**EXTRACTED TEXT:**
※ ※ ※

Making Sense of North America’s Shale Oil and Gas Future

In the first half of 2011, the Big Four benefited from tight supply-demand conditions for many key services, as frenzied drilling activity in North American shale oil and gas plays strained the industry’s capacity to meet these needs.

In particular, a shortage of pressure pumping capacity–a service critical to hydraulic fracturing–had enabled service providers to push through substantial price increases in recent years.

Hydraulic fracturing is a process whereby producers pump a liquid into a shale reservoir under such tremendous pressure that it cracks the reservoir rock. This creates channels through which hydrocarbons can travel, improving permeability. Over the past several years, US producers have honed this technique in a number of prolific shale oil and gas plays, increasing the number of fracturing “stages” along the lateral portion of a horizontal well.

※ ※ ※

**GIVEN DATA:**
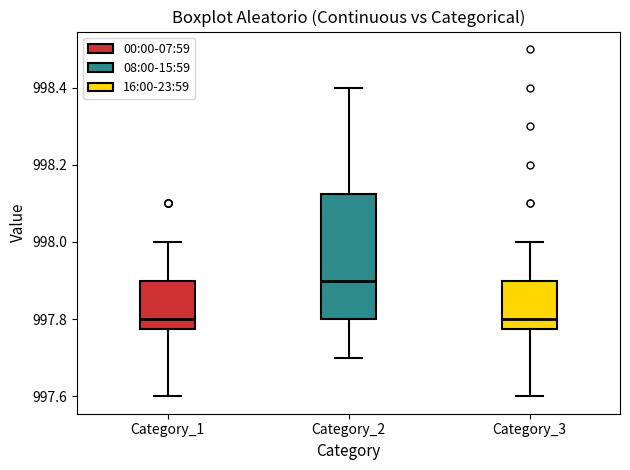

Which box is the tallest, from its lower edge to its upper edge?

Category_2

※ ※ ※

**CHECK YOUR UNDERSTANDING:**
1. Using the shale oil and gas text, explain how hydraulic fracturing improves permeability.
2. Please continue the shale oil and gas text from its last sentence onward.
The listing is material apart from the shale oil and gas text.

**EXPECTED RESPONSES:**
1. Producers pump a liquid into a shale reservoir under such tremendous pressure that it cracks the reservoir rock. The cracks create channels through which hydrocarbons can travel, and that improves permeability.

2.
Of the Big Four, Halliburton (NYSE: HAL) has the most exposure to the pressure pumping business in North America. With demand for pressure pumping outstripping capacity through much of 2010 and the first half of 2011, Halliburton benefited from a virtuous cycle of higher volumes and rising prices. These tailwinds explain why Halliburton’s stock soared 25.4 percent in the first half of 2011, while shares of Schlumberger (NYSE: SLB) gained only 4 percent. Shares of Baker Hughes (NYSE: BHI), which also has substantial exposure to North America, surged 27.5 percent during this six-month period.

But the outlook for the North American market remains uncertain: How depressed natural gas prices will affect overall drilling activity levels and the supply-demand balance in the pressure pumping market remains to be seen.

North American natural gas prices currently hover well below $3 per million British thermal units and are unlikely to stage a sustainable rally for at least two to three years. This bearish outlook has little to do with demand: US natural gas consumption has soared to a record high.

US natural gas demand is highly seasonal, with consumption peaking during the winter heating season. Increased use of gas in the power stack has created a second period of peak demand for the fuel in summer, when demand for air conditioning and electricity is at its highest.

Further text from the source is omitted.